Aktuell liefert Norwegen über drei Pipelines pro Tag zwischen 1000 und 1500 Gigawattstunden Gas nach Deutschland. Aus den Niederlanden und Belgien kommen täglich 1750 Gigawattstunden Gas. Damit wird Deutschland aktuell stärker von seinen europäischen Energiepartnern versorgt als von Russland.
Problematisch wird es allerdings bei der niederländischen Gasförderung. Diese gilt seit Jahrzehnten als umstritten: Wegen großer Schäden durch Hunderte von künstlich erzeugten Erdbeben in der Provinz Groningen hatte die niederländische Regierung zuletzt angekündigt, die Gasproduktion im größten europäischen Erdgasvorkommen bis zum Jahresende zu stoppen. Das niederländische Energieministerium hatte allerdings zugestanden, Nachbarländern im Falle eines vollständigen Gaslieferstopps aus Russland zu helfen und die Gasgewinnung in Groningen wieder hochzufahren.
Wenn Nord Stream abgeschaltet wird oder Deutschland alle russischen Importe verliert, dann wird das Auswirkungen auf ganz Nordwesteuropa haben.
Rob Jetten,
Energieminister der Niederlande
Hoffnung auf LNG-Terminals
Für den Übergang zu einer Energieversorgung setzt die Bundesregierung auch auf Flüssigerdgas (LNG). Aktuell plant Bundeswirtschaftsminister Robert Habeck (Grüne) den Bau von zwei provisorischen LNG-Terminals in Wilhelmshaven und Brunsbüttel. Zum Jahreswechsel 2022/2023 könnten diese bereits in Betrieb genommen werden, so Habeck gegenüber der „Welt am Sonntag“. Die Bundesregierung habe vier schwimmende Flüssiggasterminals gemietet. „Zwei Schiffe stehen bereits in diesem Jahr zur Verfügung und sollen zum Jahreswechsel in Wilhelmshaven und Brunsbüttel eingesetzt werden“, so der Minister.
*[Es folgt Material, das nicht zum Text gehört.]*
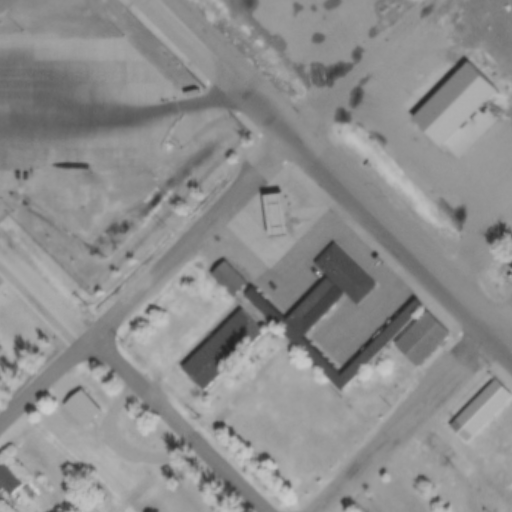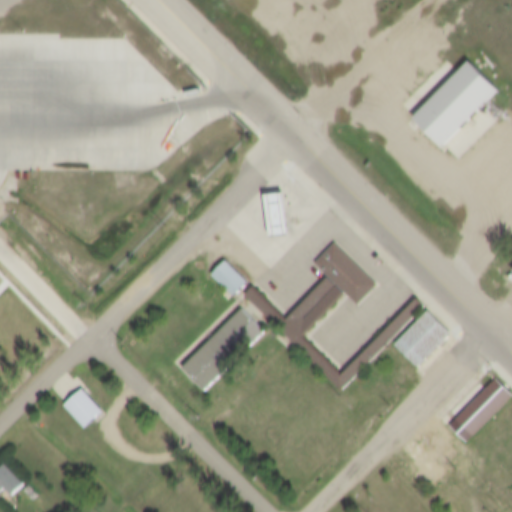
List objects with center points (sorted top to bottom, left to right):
road: (332, 33)
road: (361, 70)
road: (124, 103)
building: (457, 107)
building: (457, 108)
road: (333, 176)
gas station: (283, 215)
building: (283, 215)
road: (484, 268)
road: (144, 279)
building: (231, 280)
building: (227, 281)
road: (40, 289)
building: (319, 311)
building: (341, 314)
road: (502, 327)
building: (414, 345)
building: (226, 352)
building: (219, 353)
road: (441, 387)
building: (85, 410)
building: (483, 412)
building: (82, 414)
building: (483, 416)
road: (175, 425)
building: (441, 448)
road: (353, 475)
building: (10, 483)
building: (9, 485)
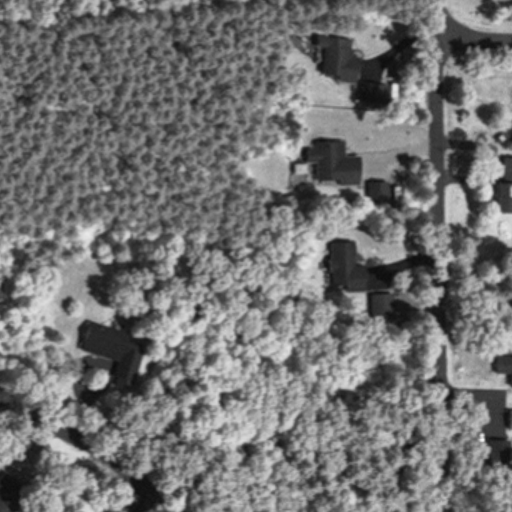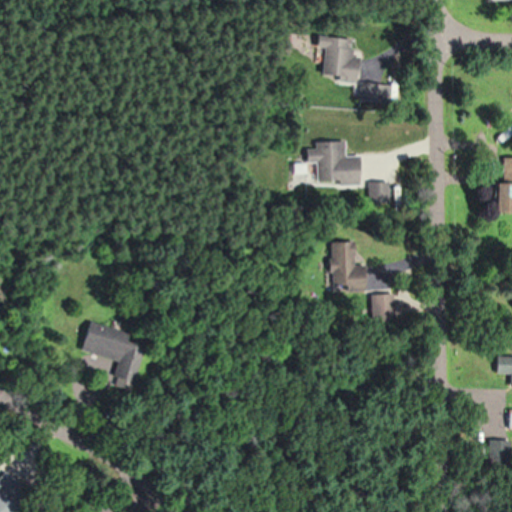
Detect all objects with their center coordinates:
road: (474, 39)
building: (335, 57)
building: (330, 164)
building: (502, 189)
road: (438, 255)
building: (110, 349)
building: (503, 367)
building: (508, 417)
road: (93, 444)
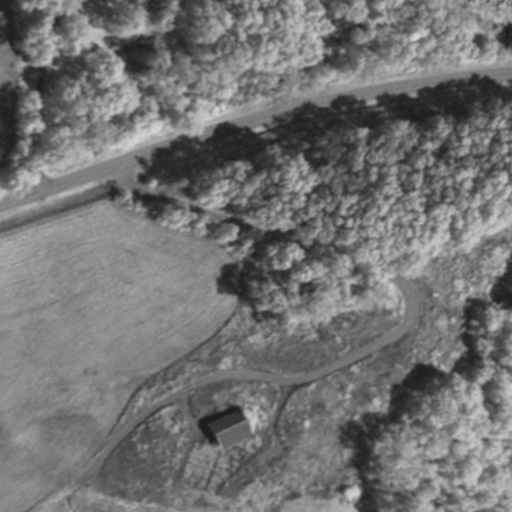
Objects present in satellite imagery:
road: (39, 94)
road: (251, 121)
building: (498, 248)
building: (505, 248)
building: (391, 304)
building: (346, 317)
building: (353, 317)
building: (304, 338)
building: (374, 363)
building: (373, 366)
building: (223, 427)
building: (221, 430)
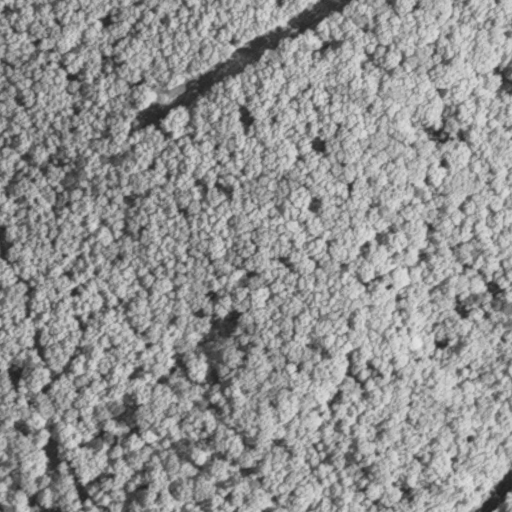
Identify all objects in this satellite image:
road: (244, 56)
road: (117, 253)
road: (51, 359)
road: (500, 496)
In einem nie da gewesenen Tempo wollen Bund und Länder die Infrastruktur für die Versorgung mit Flüssiggas bauen. Genehmigungsverfahren und Aufbau würden mit besonderem Tempo behandelt werden, hieß es zuletzt immer wieder. Erst in der vergangenen Woche hatte das Gewerbeaufsichtsamt Oldenburg den Bau in Wilhelmshaven genehmigt. Auch die notwendigen Pipelines befinden sich aktuell in Planung: Der Gasnetzbetreiber Open Grid Europe (OGE) will etwa eine 26 Kilometer lange unterirdische Pipeline von Wilhelmshaven bis zum nächsten Anschluss an das Gasfernleitungsnetz im ostfriesischen Etzel (Landkreis Wittmund) bauen. Auch diese Pläne wurden bereits genehmigt.
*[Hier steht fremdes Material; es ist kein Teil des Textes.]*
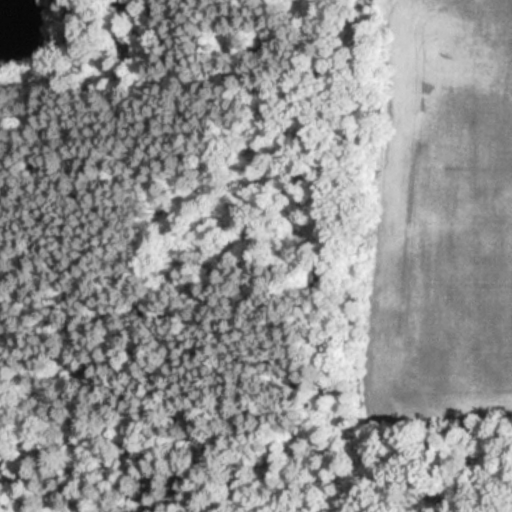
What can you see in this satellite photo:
road: (320, 126)
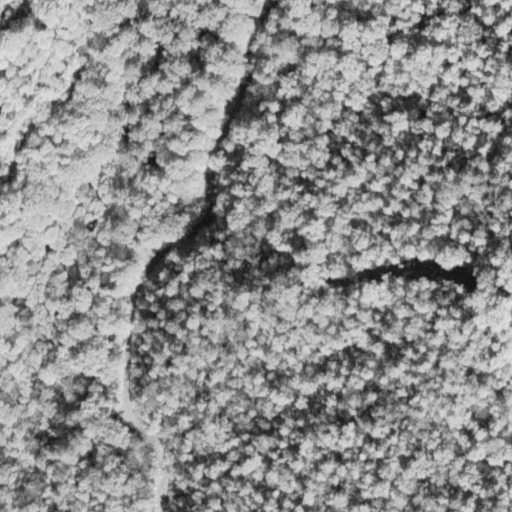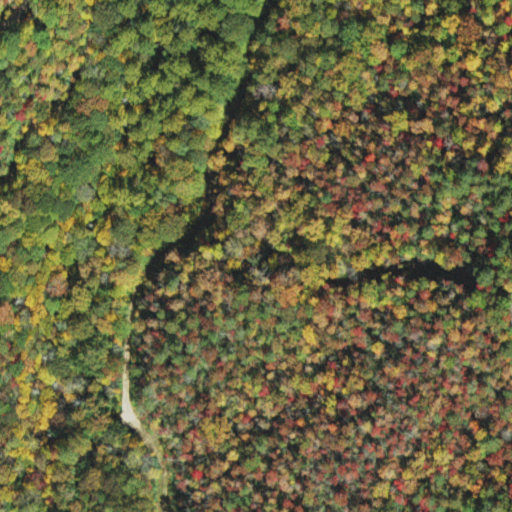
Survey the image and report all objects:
road: (1, 182)
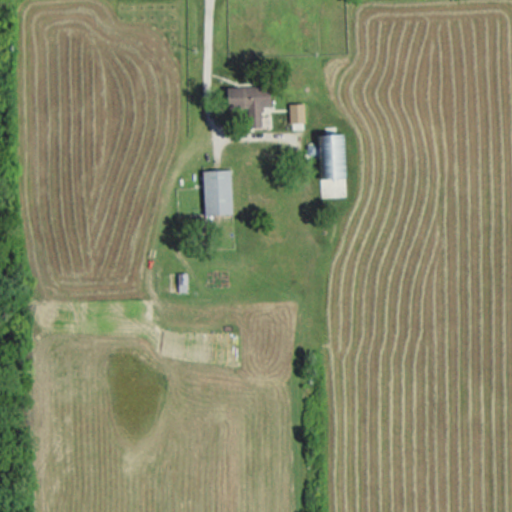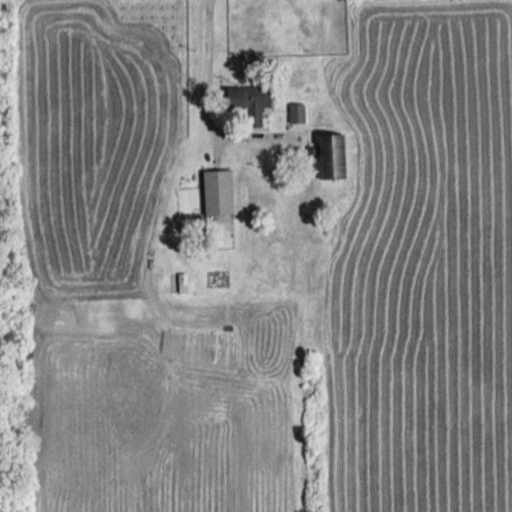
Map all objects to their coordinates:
building: (248, 101)
road: (207, 104)
building: (295, 112)
building: (331, 155)
building: (216, 191)
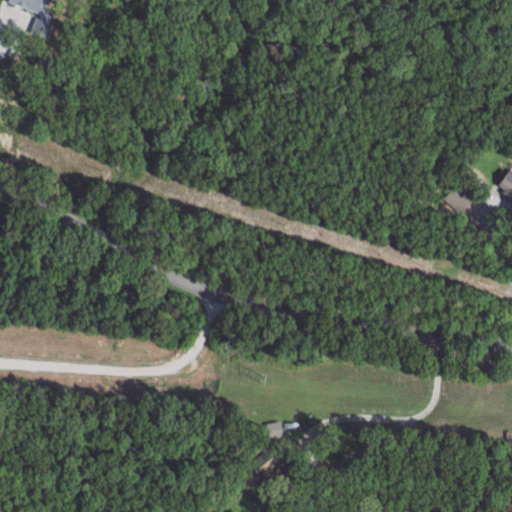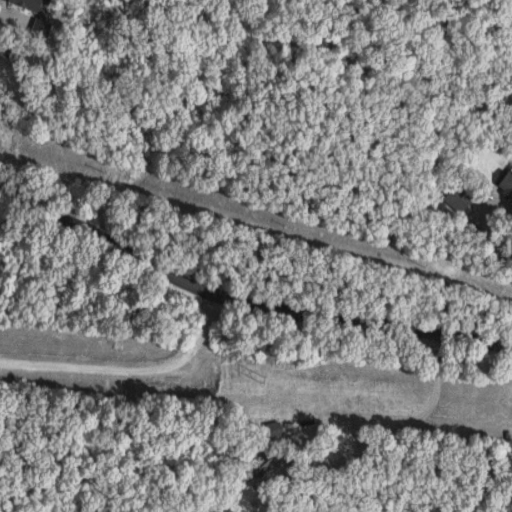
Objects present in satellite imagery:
building: (40, 14)
road: (510, 208)
road: (243, 303)
road: (131, 370)
power tower: (264, 377)
road: (412, 415)
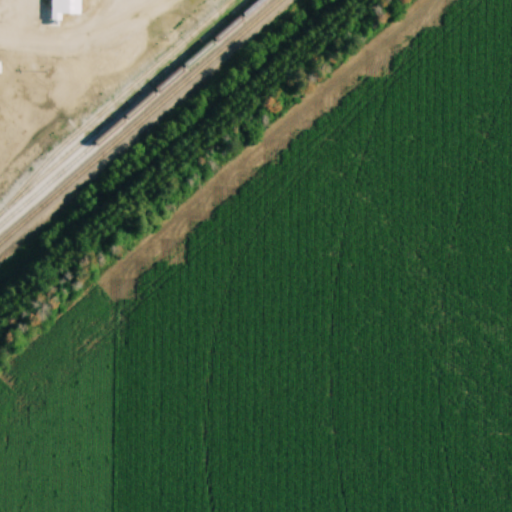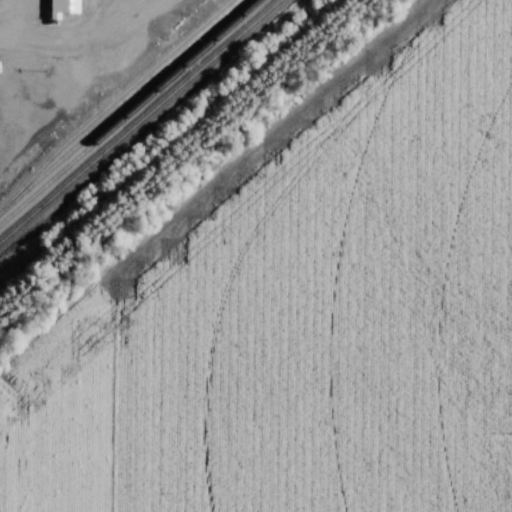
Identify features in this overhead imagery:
road: (3, 2)
building: (61, 9)
railway: (108, 101)
railway: (125, 102)
railway: (129, 112)
railway: (138, 120)
crop: (305, 313)
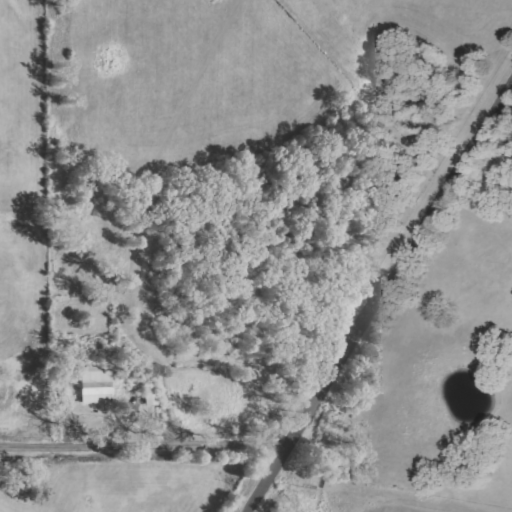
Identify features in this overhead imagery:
road: (374, 296)
building: (96, 384)
building: (66, 391)
road: (141, 443)
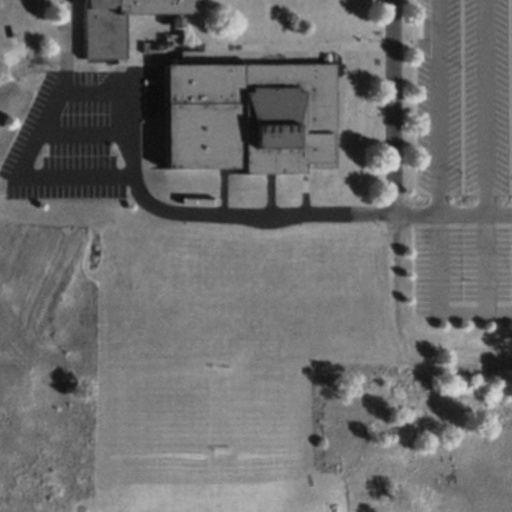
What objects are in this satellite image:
building: (144, 5)
building: (119, 23)
road: (266, 23)
road: (361, 23)
building: (102, 33)
road: (298, 47)
road: (266, 50)
road: (274, 50)
road: (311, 55)
road: (267, 60)
road: (274, 60)
road: (101, 75)
road: (413, 97)
building: (246, 116)
building: (248, 116)
road: (392, 120)
parking lot: (81, 134)
road: (84, 134)
road: (27, 153)
road: (483, 156)
parking lot: (463, 160)
road: (222, 183)
road: (304, 190)
road: (268, 193)
road: (434, 194)
road: (264, 213)
road: (412, 263)
park: (207, 443)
Nach dem Zeitplan der Grünen müssen die LNG-Terminals allerspätestens 2043 wieder vom Netz gehen, sofern sie Erdgas anlanden. „Daher empfiehlt sich für die Betreiber eine rechtzeitige Planung zur Umstellung auf grünen Wasserstoff oder Wasserstoffderivate“, heißt es vonseiten der Partei. Die LNG-Terminals sollen künftig für klimafreundliche Energieträger umfunktioniert werden. Schließlich soll Deutschland bereits 2045 klimaneutral sein.
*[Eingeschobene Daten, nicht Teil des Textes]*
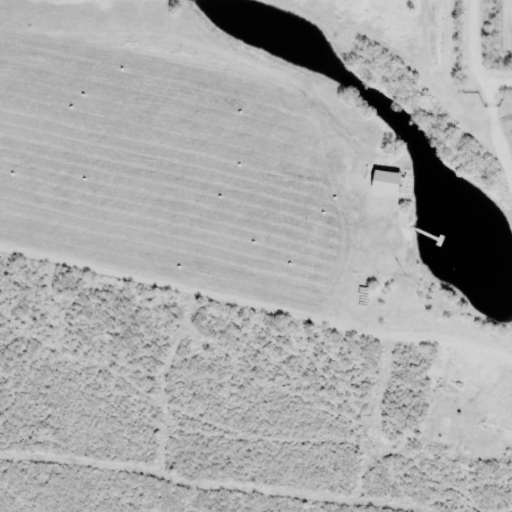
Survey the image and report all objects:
road: (472, 56)
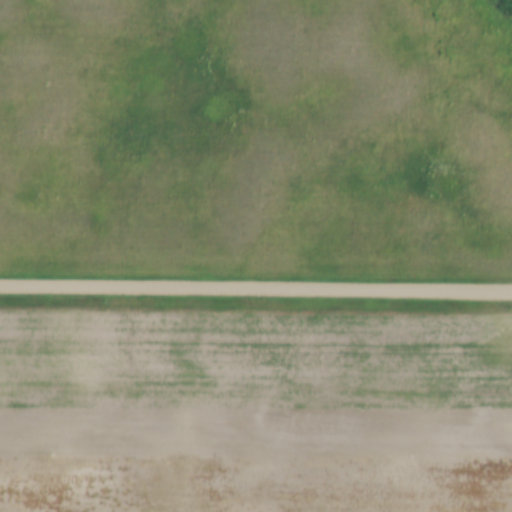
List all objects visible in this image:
road: (256, 287)
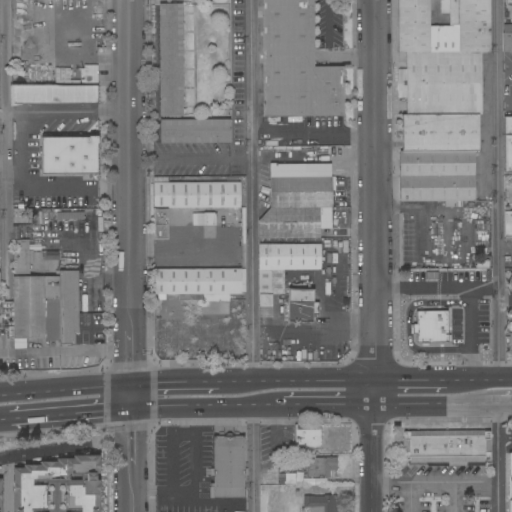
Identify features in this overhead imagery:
building: (509, 1)
building: (444, 27)
building: (506, 37)
building: (507, 38)
building: (169, 60)
building: (170, 60)
building: (294, 64)
building: (295, 64)
road: (504, 65)
building: (87, 75)
building: (89, 75)
building: (53, 94)
building: (54, 95)
building: (439, 98)
road: (78, 111)
building: (439, 126)
building: (193, 130)
building: (194, 131)
building: (507, 145)
building: (508, 145)
road: (8, 148)
building: (68, 155)
building: (69, 155)
road: (208, 160)
building: (299, 170)
road: (31, 191)
road: (252, 191)
road: (497, 191)
building: (301, 192)
road: (132, 193)
building: (189, 197)
building: (189, 199)
building: (297, 201)
building: (208, 219)
building: (293, 223)
building: (507, 223)
building: (508, 228)
road: (504, 252)
road: (371, 255)
building: (288, 256)
building: (21, 257)
building: (20, 259)
building: (67, 268)
building: (282, 269)
road: (93, 270)
building: (196, 282)
building: (197, 283)
road: (468, 287)
road: (483, 287)
road: (504, 292)
building: (299, 304)
building: (264, 305)
building: (44, 307)
building: (67, 307)
building: (213, 308)
building: (35, 309)
building: (299, 312)
building: (511, 323)
building: (429, 326)
building: (430, 326)
road: (66, 350)
road: (408, 382)
road: (479, 382)
road: (294, 383)
road: (175, 384)
traffic signals: (132, 386)
road: (66, 391)
road: (435, 404)
road: (506, 404)
road: (324, 406)
road: (205, 408)
traffic signals: (132, 411)
road: (69, 416)
road: (3, 421)
building: (307, 436)
road: (506, 437)
building: (306, 438)
road: (75, 445)
building: (446, 447)
road: (132, 449)
road: (501, 458)
road: (9, 459)
road: (251, 459)
building: (227, 465)
road: (7, 466)
building: (227, 466)
building: (320, 466)
building: (309, 470)
building: (299, 478)
building: (287, 479)
building: (313, 482)
building: (509, 482)
building: (510, 482)
road: (435, 483)
building: (55, 485)
building: (57, 485)
parking lot: (443, 489)
building: (0, 495)
road: (408, 497)
road: (454, 497)
building: (318, 503)
building: (319, 503)
building: (237, 511)
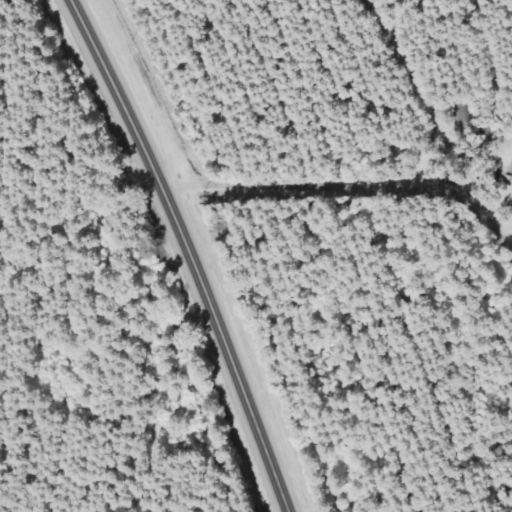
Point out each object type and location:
road: (347, 199)
road: (189, 251)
Bis dahin könnte Deutschland allerdings zum Frackinggroßkunden werden. Wichtigster Lieferant dürften nach Bau der Terminals die USA werden, die ihr Gas vor allem mit der hierzulande verbotenen Frackingfördertechnik gewinnen. Auch Katar wird als Lieferant des Flüssiggases gehandelt.